:: WHAT YOU HAVE TO DO ::
Copy out all lines of the records in which the word "from" appears.

:: EXTRACTED RECORDS ::
::::::::::

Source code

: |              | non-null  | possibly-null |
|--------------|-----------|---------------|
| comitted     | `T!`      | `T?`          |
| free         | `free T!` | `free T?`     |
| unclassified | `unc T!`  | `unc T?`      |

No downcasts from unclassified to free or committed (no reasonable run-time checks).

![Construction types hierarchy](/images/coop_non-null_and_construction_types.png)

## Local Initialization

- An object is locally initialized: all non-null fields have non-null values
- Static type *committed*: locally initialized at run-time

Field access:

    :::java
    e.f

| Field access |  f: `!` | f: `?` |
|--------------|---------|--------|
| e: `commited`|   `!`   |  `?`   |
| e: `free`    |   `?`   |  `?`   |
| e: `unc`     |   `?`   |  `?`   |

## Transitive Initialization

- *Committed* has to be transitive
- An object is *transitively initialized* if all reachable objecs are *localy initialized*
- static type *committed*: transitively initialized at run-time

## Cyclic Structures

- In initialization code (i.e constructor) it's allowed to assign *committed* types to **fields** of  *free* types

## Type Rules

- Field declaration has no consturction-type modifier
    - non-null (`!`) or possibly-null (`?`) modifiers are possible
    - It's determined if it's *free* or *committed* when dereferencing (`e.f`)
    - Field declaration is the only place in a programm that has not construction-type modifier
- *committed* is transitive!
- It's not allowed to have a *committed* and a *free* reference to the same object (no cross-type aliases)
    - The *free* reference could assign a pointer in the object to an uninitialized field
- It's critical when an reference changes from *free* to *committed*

::::::::::

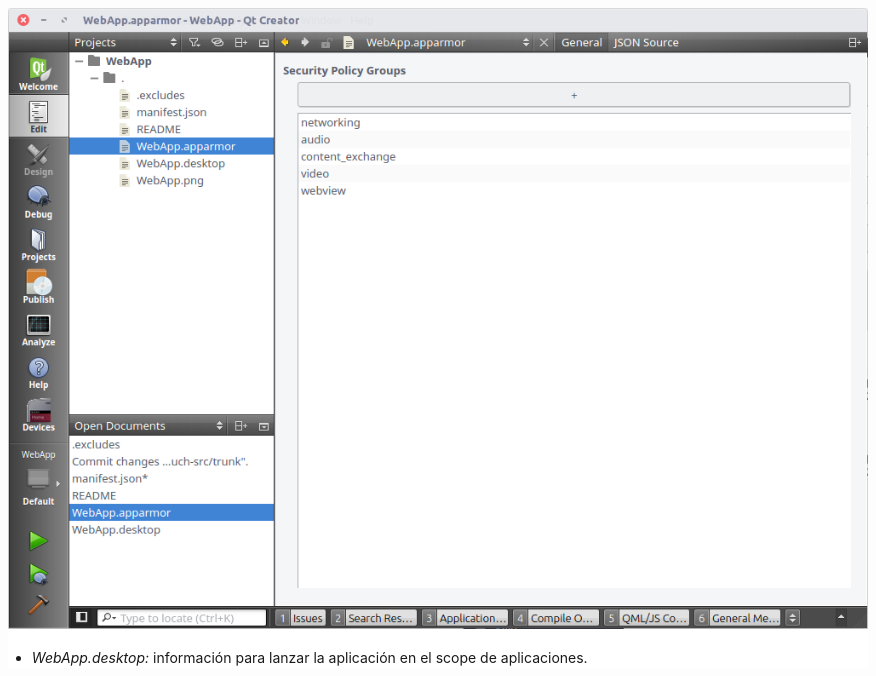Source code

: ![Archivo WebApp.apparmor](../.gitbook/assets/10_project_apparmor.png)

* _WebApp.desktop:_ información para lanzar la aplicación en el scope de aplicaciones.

::::::::::

:: EXERCISE SOLUTION ::
No downcasts from unclassified to free or committed (no reasonable run-time checks).
- It's critical when an reference changes from *free* to *committed*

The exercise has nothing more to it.